Superior Court Justice Daniel Billings said Hanna is unlikely to be released soon – or maybe ever.

“The best thing you can do to show you understand the impact of your actions is to engage cooperatively in the treatment, to try to work with the people who are going to care for you, to address the disease that led to your actions,” Billings said to Hanna before officers led him away in handcuffs. “I urge you to work with your treatment providers to address the horrible conditions that have led to the senseless crimes we heard about here today.”

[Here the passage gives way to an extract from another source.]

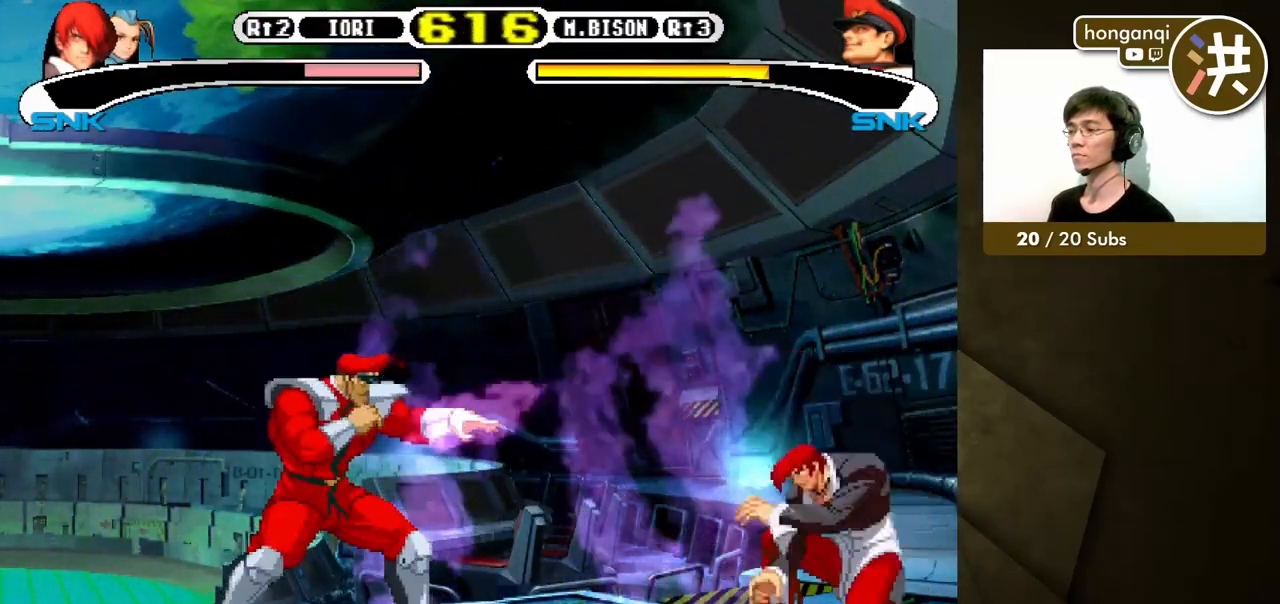
{"buttons": [], "events": [[33, "DPAD_UP", "down"], [67, "DPAD_LEFT", "up"], [67, "DPAD_UP", "up"], [67, "X", "up"]]}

Justice Daniel Billings told Quinton Hanna at Wednesday’s hearing: “Work with your treatment providers to address the horrible conditions that have led to the senseless crimes we heard about here today.” Brianna Soukup/Staff Photographer

Wright, the defense attorney, said after the hearing that the case is a tragedy and an example of the failure of mental health services in Maine.

“None of what happened that December should have happened,” he said. “We need better mental health services throughout the state. We need an actual system and not a patchwork of nonprofits trying to keep it together. Our prisons and jails are full of the mentally ill.

“Unfortunately the criminal system, a system not designed to help these people, becomes the only safety net, and an ill-fitting one at that, for the mentally ill. Mr. Hanna was and is sick. He should have been helped well before this descent into his illness. The victims and their families deserve better than to be exposed to this. More than anything, people like Quinton deserve better proactive treatment for mental health issues and less reactive care.”